This is a great story for those that enjoy the heritage and pure engineering put into the JBL equipment. The Love Parade in SF is both a legal rave and a chance for many of the local and out of town sound companies to flex their muscles for bragging rights about their systems and sound quality. After all, the playing field is even, everyone must have their system on a flatbed truck and there will be no cheating with fancy processors or coupling to nearby walls for increased perceived loudness.

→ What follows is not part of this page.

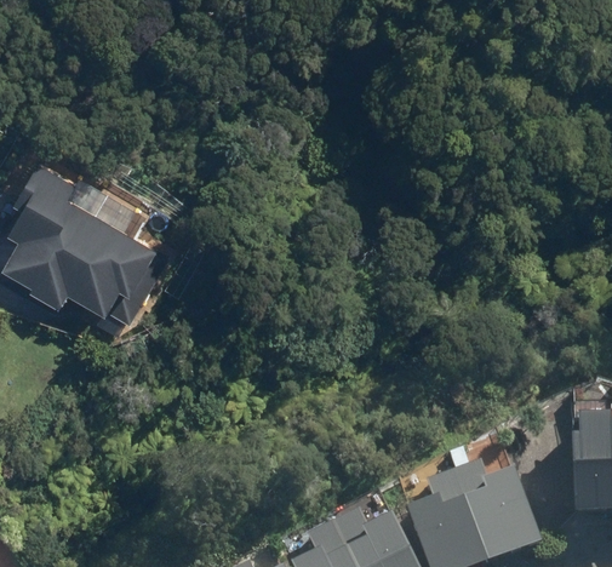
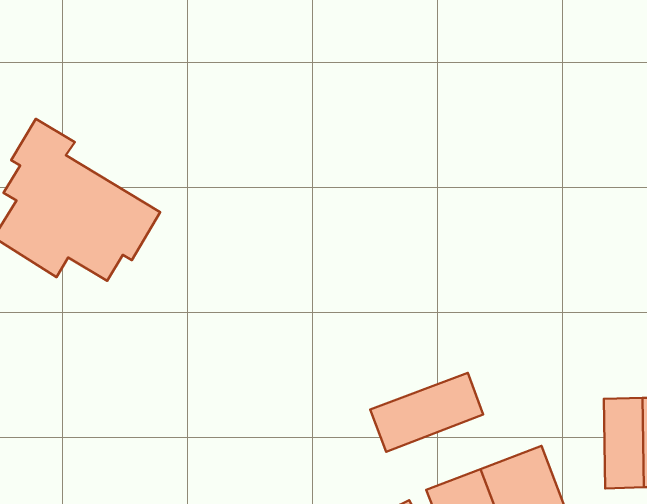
building: none -> [370,373,483,452]

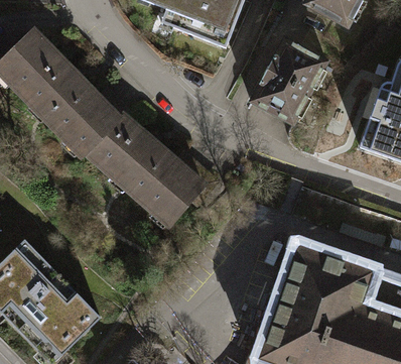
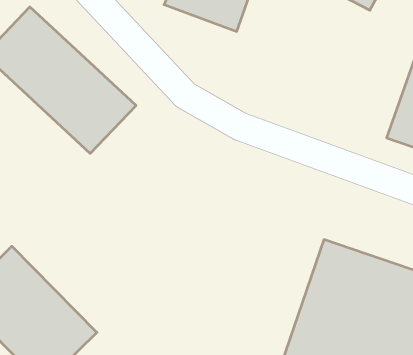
building: [248,39,323,123] -> none
building: [92,114,213,231] -> none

I happened to do the 94.9/KCRH float that day. I used 6 JBL 4719x dual 18" subs and some yamaha dual 15 tops. While my short throw tops left much to be desired in the midrange region (after all, they had to cut through 100,000 people)-- The 6 JBL subs did not. In fact, much to my pleasant surprise, the sheer impact and clarity of the bass blew every other rig -- even the revered turbosound, funktion-1, and bassmax rigs absolutely out of the water. I was very pleased that day to watch the windows on the many businesses we drove slowly by vibrate from 90 feet away. What really blew my mind is that other sound companies were absolutely railing their systems trying to keep up with the overbearing sub bass from the KCRH float-- I was running 30Kw of crown power, but still had 9db of headroom available.

I have always been loyal to JBL's subwoofers even in the face of naysayers with fancy horn loaded subs. I even strayed from them a few years back and purchased some servodrive BT7's -- but now I'm confident in JBL's long standing devotion to subs that really develop low frequencies. Bravo JBL!!